Em discurso no plenário, o presidente da Câmara, Henrique Eduardo Alves (PMDB-RN), negou nesta terça-feira (12) que queira promover na Casa "pautas bombas", com a votação de projetos que aumentam os gastos do governo federal e contrariam o Palácio do Planalto. Em um "desabafo" público, Henrique Alves disse que a imprensa tenta atribuir a ele a pecha de "irresponsável".

"Tenho visto notícias de que a Câmara prepara pautas bombas. Já li muitas matérias de que a Câmara prepara pautas bombas. [...] Estas pautas bombas não nasceram aqui, não começaram aqui. O que estamos é promovendo o debate e discussão das matérias" disse.

Henrique Alves afirmou que a Câmara está apenas tentando votar propostas que tramitam há anos no Congresso e que já foram aprovadas no Senado. Ele citou como exemplo a PEC 300, proposta de emenda à Constituição que cria um piso salarial para policiais e bombeiros em todo o país, com participação do governo federal no pagamento.

"A PEC 300 foi aprovada por unanimidade no Senado há quatro anos, em 2009. Votaram 62 senadores; Teve uma abstenção e 61 votos a favor. E votaram os dois turnos num dia só. Ninguém falou nada. Eu não vi uma crítica sequer", destacou.

Segundo Henrique Alves, na realidade, a Câmara tem sido "responsável" e adiado a votação de projetos que geram despesas.

O que esta Casa tem é a responsabilidade de ser um para-raio para evitar críticas"

"O que esta Casa tem é a responsabilidade de ser um para-raio para evitar críticas. Essa PEC 300 veio para cá há quatro anos. Foi aprovada em primeiro turno e estamos tendo responsabilidade, tanto é que enviei um ofício aos governadores pedindo que exponha o impacto dessa proposta. Apenas cinco governadores responderam", disse.

O presidente da Câmara também destacou que o projeto que cria um piso nacional para agentes comunitários, proposta colocada em pauta por ele, tramita há sete anos na Casa.

"O piso comunitário para agentes de saúde é outra pauta bomba que estamos sendo acusados de forma irresponsável pela imprensa de promover. A Câmara segura esta matéria há sete anos e é acusada de irresponsabilidade e de pauta bomba?", questionou. Henrique Alves destacou que pretende votar o texto na próxima terça (19).

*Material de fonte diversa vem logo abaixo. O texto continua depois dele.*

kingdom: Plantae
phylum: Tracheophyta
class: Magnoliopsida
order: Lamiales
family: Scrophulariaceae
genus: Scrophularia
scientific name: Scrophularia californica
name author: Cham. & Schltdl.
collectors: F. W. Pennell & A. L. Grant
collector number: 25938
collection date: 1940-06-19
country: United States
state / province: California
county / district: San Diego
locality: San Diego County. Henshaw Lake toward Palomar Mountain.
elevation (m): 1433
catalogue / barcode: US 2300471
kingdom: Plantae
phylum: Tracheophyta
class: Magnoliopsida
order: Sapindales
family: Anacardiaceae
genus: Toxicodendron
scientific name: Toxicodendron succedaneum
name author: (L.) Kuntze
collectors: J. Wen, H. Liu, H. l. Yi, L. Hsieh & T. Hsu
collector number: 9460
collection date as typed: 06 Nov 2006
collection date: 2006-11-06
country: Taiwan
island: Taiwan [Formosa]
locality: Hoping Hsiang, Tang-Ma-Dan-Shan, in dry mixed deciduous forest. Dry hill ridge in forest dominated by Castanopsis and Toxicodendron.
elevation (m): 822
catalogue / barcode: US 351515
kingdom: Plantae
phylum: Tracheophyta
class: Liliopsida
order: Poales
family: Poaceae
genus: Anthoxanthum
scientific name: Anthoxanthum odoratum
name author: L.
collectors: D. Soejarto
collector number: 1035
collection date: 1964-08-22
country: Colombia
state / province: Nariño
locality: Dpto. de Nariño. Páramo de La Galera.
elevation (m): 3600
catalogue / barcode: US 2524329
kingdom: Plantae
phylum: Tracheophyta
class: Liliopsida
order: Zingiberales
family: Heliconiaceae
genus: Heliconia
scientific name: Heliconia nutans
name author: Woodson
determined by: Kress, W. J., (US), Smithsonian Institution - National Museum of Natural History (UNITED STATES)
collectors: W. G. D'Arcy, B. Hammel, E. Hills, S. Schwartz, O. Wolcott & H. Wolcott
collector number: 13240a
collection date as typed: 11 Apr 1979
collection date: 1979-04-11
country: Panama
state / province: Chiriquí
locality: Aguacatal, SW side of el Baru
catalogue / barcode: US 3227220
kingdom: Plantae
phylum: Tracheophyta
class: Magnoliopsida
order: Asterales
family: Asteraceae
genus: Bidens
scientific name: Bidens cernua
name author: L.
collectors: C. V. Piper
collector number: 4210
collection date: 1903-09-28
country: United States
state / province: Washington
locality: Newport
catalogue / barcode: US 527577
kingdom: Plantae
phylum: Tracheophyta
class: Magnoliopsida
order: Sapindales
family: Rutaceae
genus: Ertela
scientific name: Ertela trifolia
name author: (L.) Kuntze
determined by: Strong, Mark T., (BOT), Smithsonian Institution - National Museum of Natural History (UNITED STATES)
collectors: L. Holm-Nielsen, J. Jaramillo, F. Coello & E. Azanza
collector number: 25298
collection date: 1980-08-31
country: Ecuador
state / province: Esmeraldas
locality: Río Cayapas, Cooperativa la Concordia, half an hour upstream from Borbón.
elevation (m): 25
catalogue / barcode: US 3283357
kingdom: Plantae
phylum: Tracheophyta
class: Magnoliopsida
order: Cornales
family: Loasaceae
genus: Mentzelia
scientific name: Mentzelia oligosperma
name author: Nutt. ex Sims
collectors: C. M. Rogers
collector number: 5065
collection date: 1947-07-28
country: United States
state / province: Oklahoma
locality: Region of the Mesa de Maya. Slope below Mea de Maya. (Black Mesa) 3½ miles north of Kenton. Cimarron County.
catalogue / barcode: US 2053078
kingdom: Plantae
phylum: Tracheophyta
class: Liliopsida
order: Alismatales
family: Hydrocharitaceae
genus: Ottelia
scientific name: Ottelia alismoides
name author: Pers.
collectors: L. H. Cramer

Ele também citou críticas à proposta de emenda à Constituição que cria o chamado "Orçamento Impositivo", que obriga o governo a liberar verbas para despesas inseridas por deputados e senadores no Orçamento da União. O texto foi aprovado em primeiro turno no Senado e ainda precisa ser analisado em segundo turno.

Para Henrique Alves, são injustas as alegações de que a obrigatoriedade de liberação de emendas parlamentares vai gerar "corrupção".  Em geral, as emendas destinam-se a obras nos redutos eleitorais dos congressistas. Ao longo dos anos várias denúncias de venda de emendas foram publicadas nos jornais e investigadas pelo Ministério Público.

O presidente da Câmara defendeu a PEC dizendo que ela acaba com o "toma-lá-dá-cá" nas votações do Congresso, quando há liberação pelo Planalto de recursos de emendas em troca da aprovação de propostas de interesse do governo.

"Havia um vínculo do mal querendo acusar os deputados de estar se vendendo. O Orçamento Impositivo acaba com o toma-lá-dá-cá. Antes dizia-se que havia toma-lá-dá-cá e agora dizem que queremos aumentar a corrupção como se todos fossemos adeptos desta prática. Falo aqui como desabafo de um parlamentar há 42 anos nesta Casa", afirmou.